Label designs fall in three distinct categories [12,15]:
- Binary labels, such as the USDA organic label, are the most usable and simple as they indicate the presence of a property or quality.
- Graded labels, including the EnergyGuide label, offer greater shades of distinctions between products. However, research shows that products with lower grades may be penalized by customers and be given the boot in favor of unlabeled alternatives.
- Descriptive labels, such as the FDA nutrition facts label, offer the most amount of information to the consumer, but are more complex thus less usable. These labels may also be less effective at informing consumer behavior for products that are perceived as less risky.
It is likely that different labeling styles are needed for distinct IoT devices and deployment environments. Unfortunately, few studies have investigated the comparative effectiveness of different labeling styles in cybersecurity [12]. Each label requires additional design decisions that should be informed by empirical evidence. For binary labels, for example, a designer may choose an icon, such as a lock, keys or a shield, that leverages an effective, yet appropriate security mental model. Alternatively, the choice may be to employ a preexisting trustmark that indicates broader product quality [15]. Security can then be incorporated into the overall product quality certification and emphasized with additional text or visual clues to the existing label.
Enhanced labels, such as graded and descriptive labels, increase the number of design decisions. In the case of graded labels, designers must choose the grades’ framing. UL (Underwriters Laboratories), a global safety certification company, grades IoT security along five levels: 1) bronze, 2) silver, 3) gold, 4) platinum, and 5) diamond [24]. For descriptive labels designers must begin by choosing the specific information to include in the label [19]. Given the lack of empirical results on these design decisions, it is important to prioritize research in advance of policy interventions.
When making these design decisions, it is important to keep in mind how consumers interpret the cybersecurity label. The consumer’s technical literacy, their behavioral incentives driving the purchase, as well as their mental models of security must be accounted for to avoid conveying a false sense of security and safety that could spur unsafe user actions. Absent design research for non-expert users, one option may be to leverage more mature customers. For example, one proposal in the UK pushes the responsibility of verifying security labels to retailers, who can only sell IoT devices that meet certain security requirements [23].
The discussion as well as the adoption and uptake of cybersecurity labels is in an early stage. Yet it is helpful to learn from other risk domains [25], such as the food industry [1], to get clues to how the labeling regime may develop in the future. Yet these lessons must be appropriately contextualized to address the adversarial nature of cybersecurity as well as the breadth of IoT categories and products, corresponding deployment environments, and diversity of customers. Consider, for example, that the NYC health department certifies restaurants rather than individual dishes. Cybersecurity labels will, however, be certifying devices not vendors. Thus, it is important to focus on the outcome of labeling, which is to inform the determination of acceptable risk. The NYC health sanitation rating frames this in three essential outcomes:
- The grades determine how often a food establishment gets inspected. A lower grade results in more frequent inspections with the objective to provide guidance and improve the sanitary condition. Graded with a C, a restaurant will receive an inspector’s visit three to four times a year, whereas an A restaurant will be inspected once a year. Contextualizing this for cybersecurity, a lower rated device may be expected to have shorter security lifespan.

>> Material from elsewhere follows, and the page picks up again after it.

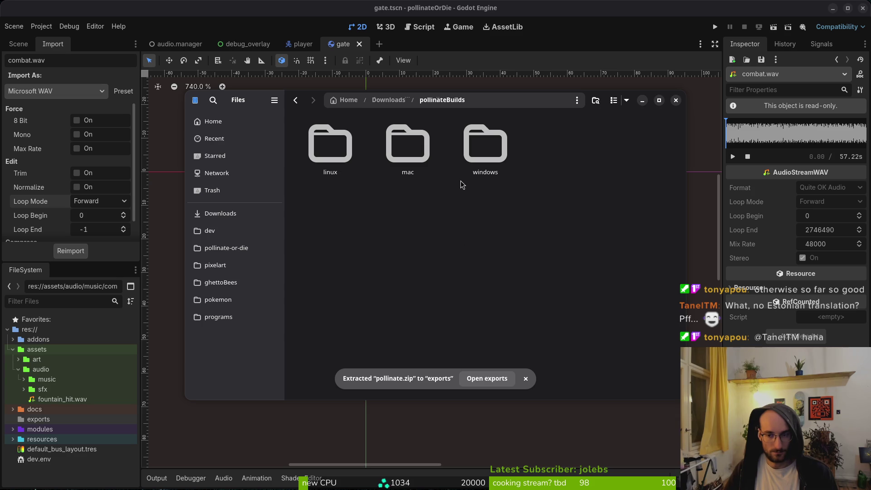
Close Files and the export window, then open the project's user data folder.
{"action": "left_click", "coordinate": [675, 100]}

- If found to be in severe violation of food safety and creating a public health hazard that cannot be corrected, an inspector can close a restaurant immediately. In the cybersecurity context, if a vulnerability is reported, the labeling entity may require the vendor to fix the security flaw. Absent that the label may be withdrawn or, alternatively, retailers may no longer carry the product.
- The NYC health department ensures a consistent and repeatable baseline for all restaurants to demonstrate food safety to their customers. However, in food safety there is not an ongoing effort to poison the food in all restaurants that is dynamic and constantly changing. Cybersecurity, by contrast, is an adversarial domain and IoT products are significantly more diverse with distinct threat exposures. Thus, cybersecurity labels may require a decentralized approach perhaps driven by sector specific-stakeholders, rather than a top-down, agency-driven prescriptive approach.
Voluntary labeling may be an effective intervention to address information asymmetry in the cybersecurity market. However, any effective policy intervention must describe practical solutions, supported by institutional infrastructure, and a governance model that allows for stakeholder engagement. Given the diversity of IoT devices, innovative, customized solutions commensurate with the many domains of application are needed. These must emphasize and secure the sustainability of a labeling regime in the long term. The alternative is the creation of a lemons market for cybersecurity labels that undermines what it intends to enhance.